[Exercício 1]
Responda com base na notícia sobre a votação no Conselho de Segurança:
(a) Quem é o chefe dos inspetores de armas da ONU?
(b) Quantos braços foram erguidos na aprovação?
(c) Em que ano o Conselho autorizou o uso da força para expulsar os invasores iraquianos do Kuwait?

[Trecho fornecido]
------------------------------------------------------------
Após quase dois meses de negociações, até Síria aprova resolução mais importante do Conselho desde 1990

Votação expõe o poder dos EUA e revigora a ONU

DAVID USBORNE
DO "THE INDEPENDENT"

Foram precisos quase dois meses, mas na manhã de ontem não havia dúvida de que a resolução sobre o Iraque seria aprovada no Conselho de Segurança da ONU.
Os EUA, com apoio britânico, haviam feito o máximo diplomaticamente -em todos os níveis de governo, do presidente George W. Bush, que usou o telefone como nunca, para baixo- para garantir que isso acontecesse. Mas ninguém ousara prever 15 braços erguidos em aprovação unânime no Conselho de Segurança (CS).
O significado da unanimidade tornou-se instantaneamente óbvio para o satisfeito Hans Blix, o chefe dos inspetores de armas da ONU, e todos os demais presentes no Conselho de Segurança (CS).
O órgão executivo da ONU obtivera unanimidade em uma decisão mais importante do que qualquer outra tomada desde que autorizou o uso da força para expulsar os invasores iraquianos do Kuwait, em 1990. Assim, nos poucos segundos que durou a votação formal, muitas coisas foram conseguidas. Blix recebeu a máxima autoridade para vasculhar o Iraque em busca de armas. O Iraque foi confrontado sem hesitação. E uma outra realidade da diplomacia mundial se tornou clara: poucos países ousam desafiar o poder dos EUA quando eles realmente querem alguma coisa.
------------------------------------------------------------
[Registros de dados]
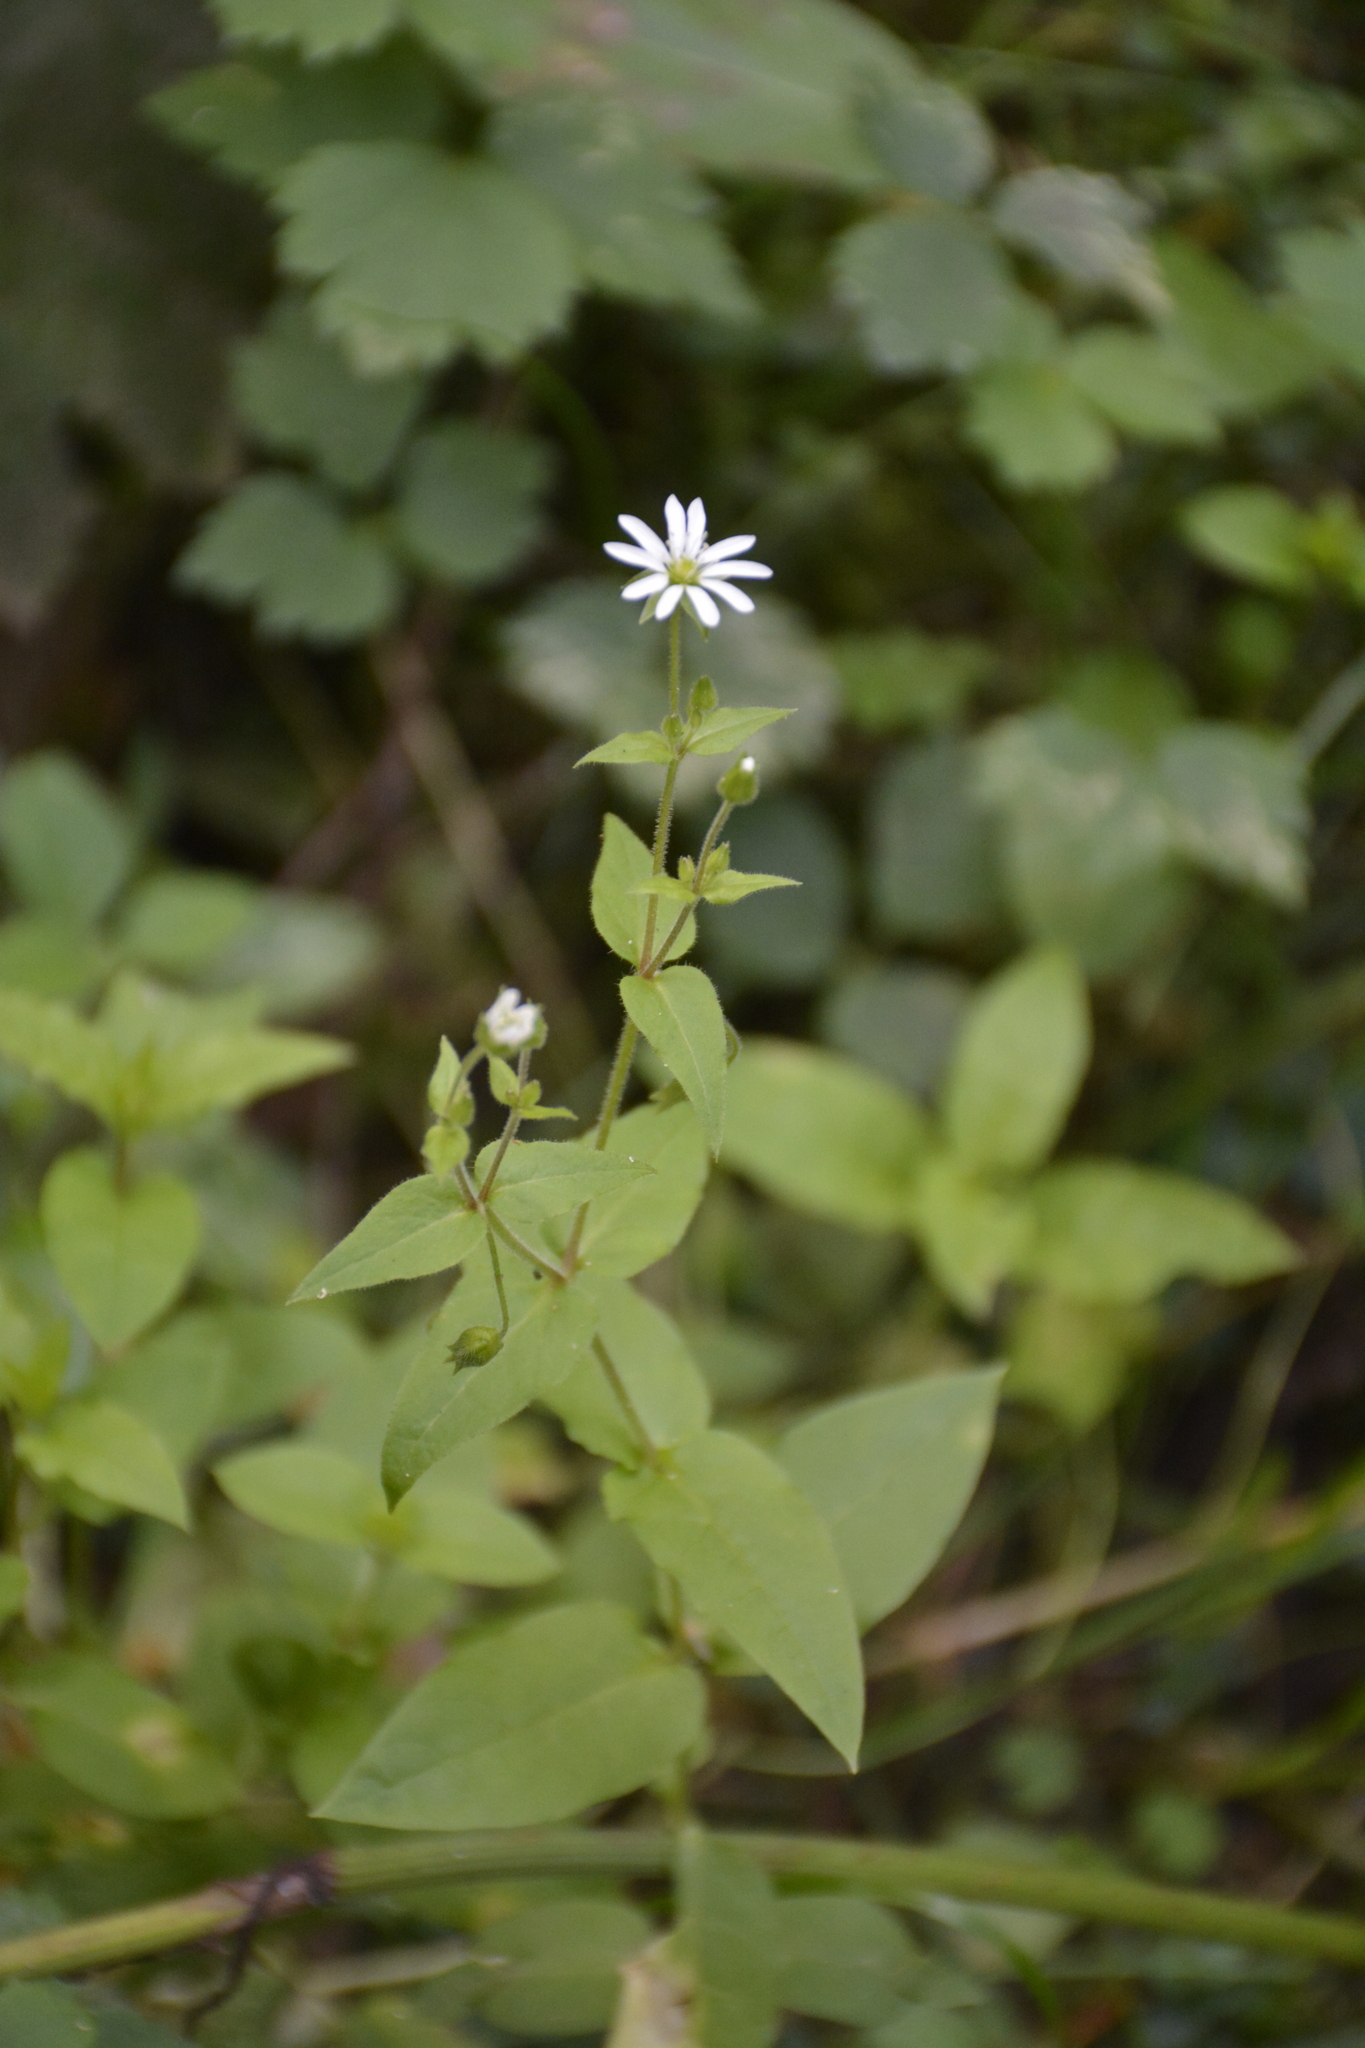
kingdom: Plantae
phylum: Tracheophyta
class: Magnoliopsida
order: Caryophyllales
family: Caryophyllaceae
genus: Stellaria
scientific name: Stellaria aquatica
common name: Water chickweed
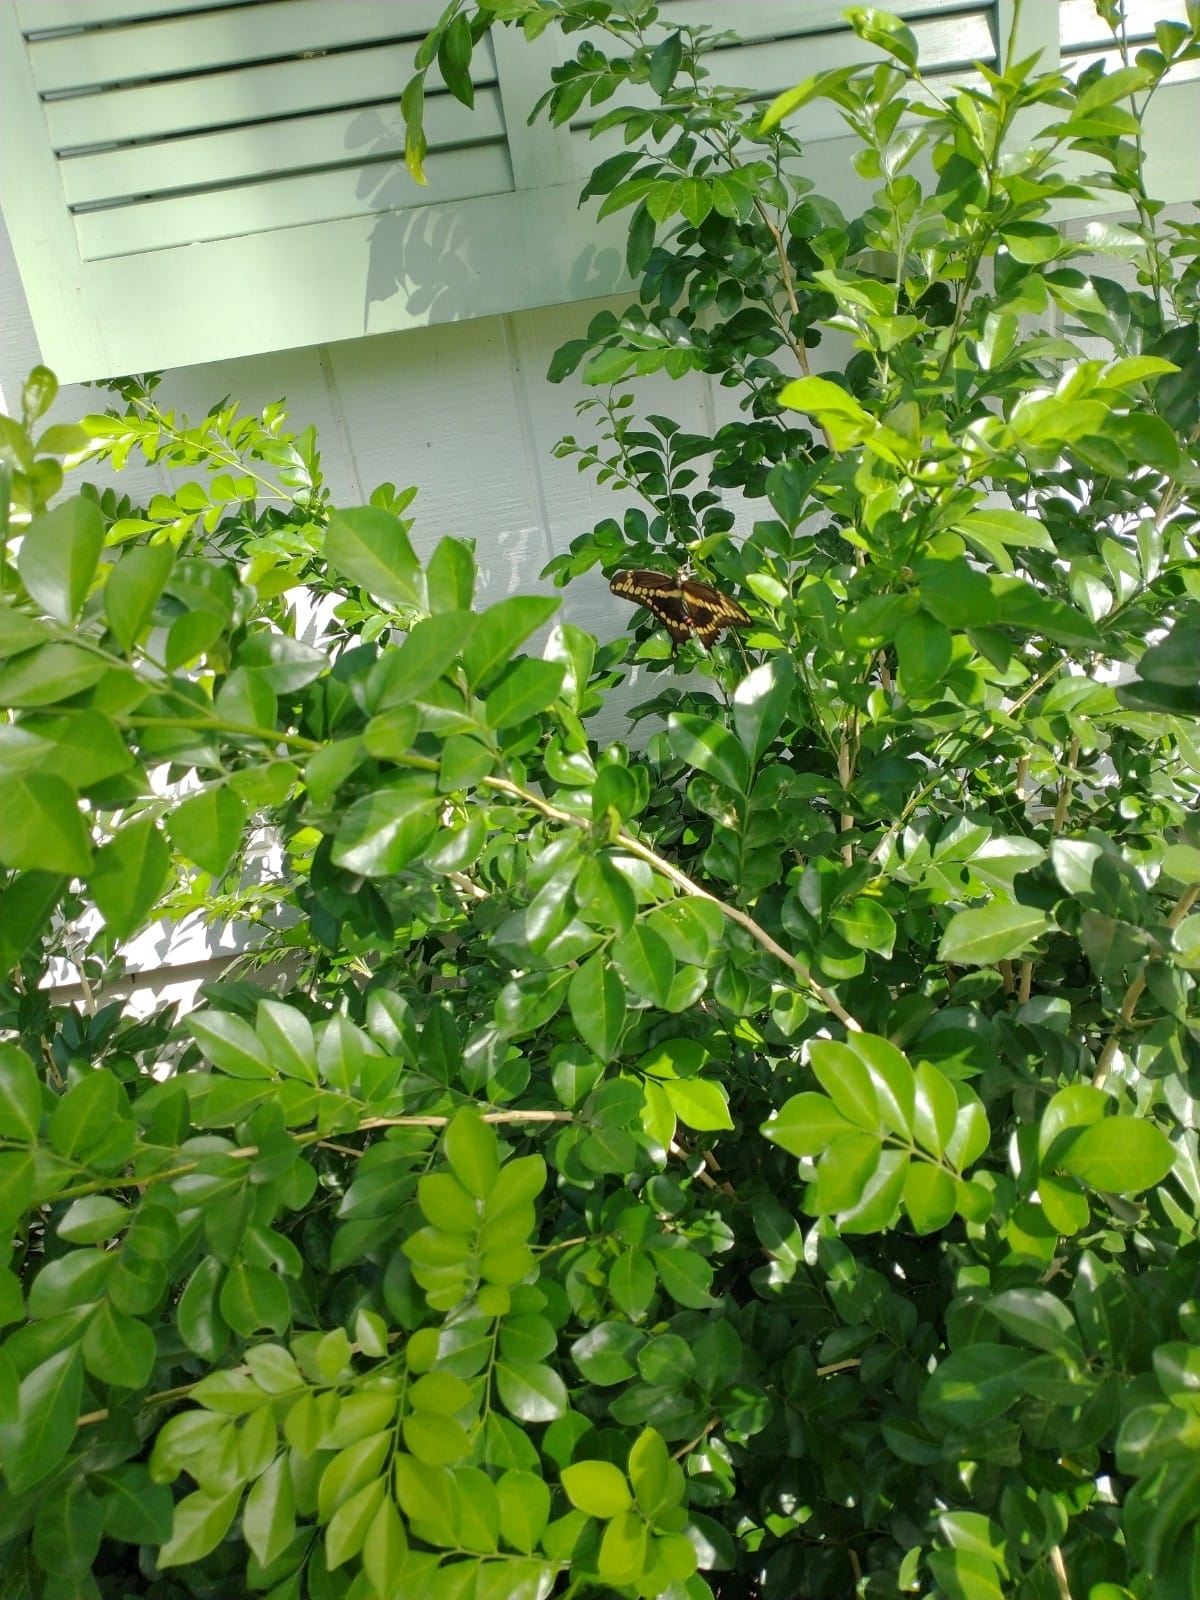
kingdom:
------------------------------------------------------------
[Exercício 2] Troque "common name" por "nome comum" nas linhas de todos os registros e escreva as linhas de novo, sem mudar mais nada. Deixe as imagens de fora.

[Resposta certa 1]
(a) Hans Blix.
(b) 15.
(c) Em 1990.

[Resposta certa 2]
kingdom: Plantae
phylum: Tracheophyta
class: Magnoliopsida
order: Caryophyllales
family: Caryophyllaceae
genus: Stellaria
scientific name: Stellaria aquatica
nome comum: Water chickweed
kingdom:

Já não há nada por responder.